P.S. My plan is to generally post twice a week - once on Tuesday/Wednesday with my recipe plan for Shabbat and again on Thursday/Friday with the results of how it turned out and pictures. I hope you'll enjoy these light-hearted connections to the Torah portion and that you'll come back... for a double portion.


  1. I love it!! Thanks for the shout-out :) can't wait to read more...

  2. Fun! I heard your voice as I read... made me feel like Boston and Chicago aren't that far apart. Thanks for the vegetarian recipe - I will attempt this sometime soon. love, amy

  3. I must have been channeling your energy, cause I made lentils this past shabbat without even thinking about the parsha (or so i thought, obviously i must have been!).
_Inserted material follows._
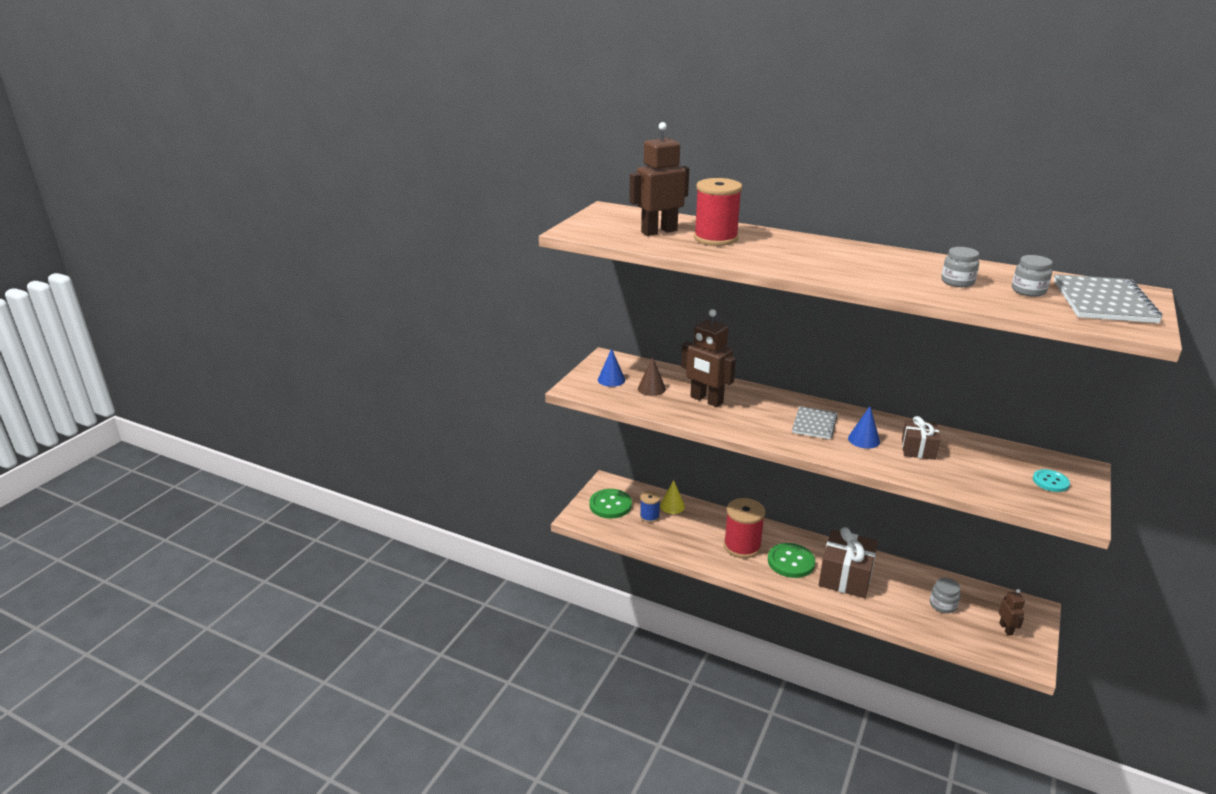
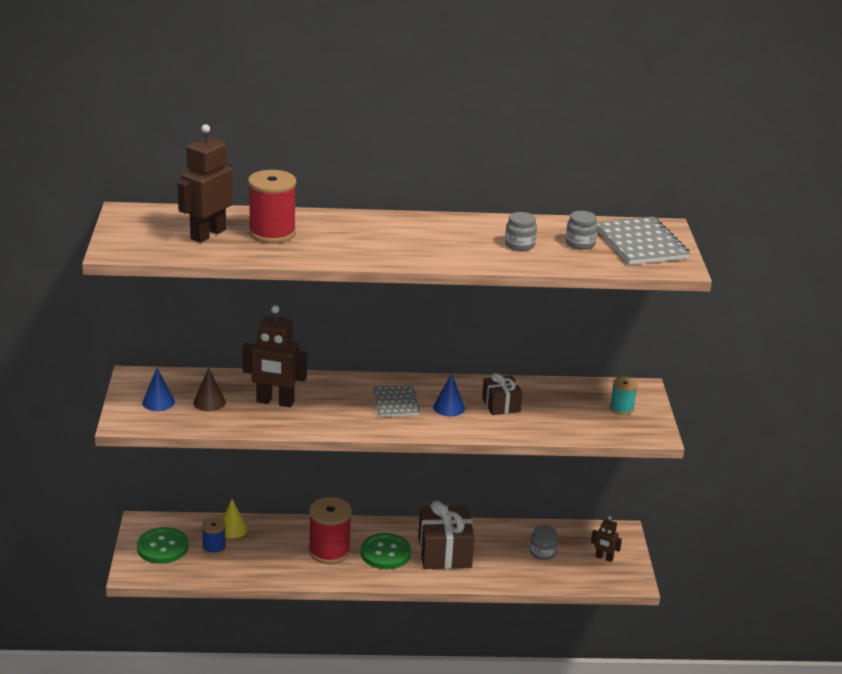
camera: 30 degrees left, 0 degrees up
(1006, 629) = (604, 558): brown robot -> brown robot turned 150 degrees clockwise
(1050, 482) = (621, 408): turquoise button -> turquoise spool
  4. Of course you get a shout out Shif - you are the blog's progenitor.

    Thanks Amy - glad to showcase veggie dishes. I like how the web can help us feel closer- but I can't wait to be with you guys in another month or so.

    Liore- hope your lentils were yummy - let's see if you can channel me every week :)

  5. You're off to an amazing start, Elisha! It's such an honor to have been an "insider" on this project before you launched the site. Now I'm the one anxiously awaiting your posts!

  6. I'm flattered! Now I'll get to see what it's like living in your shoes :)

  7. I made this soup this past Shabbat and it was a great addition to our meal. Plus I got to have an "Esau" moment when I was famished Saturday evening and had leftover soup and challah for dinner!

  8. Glad to hear it. Sounds like the perfect meal both times around!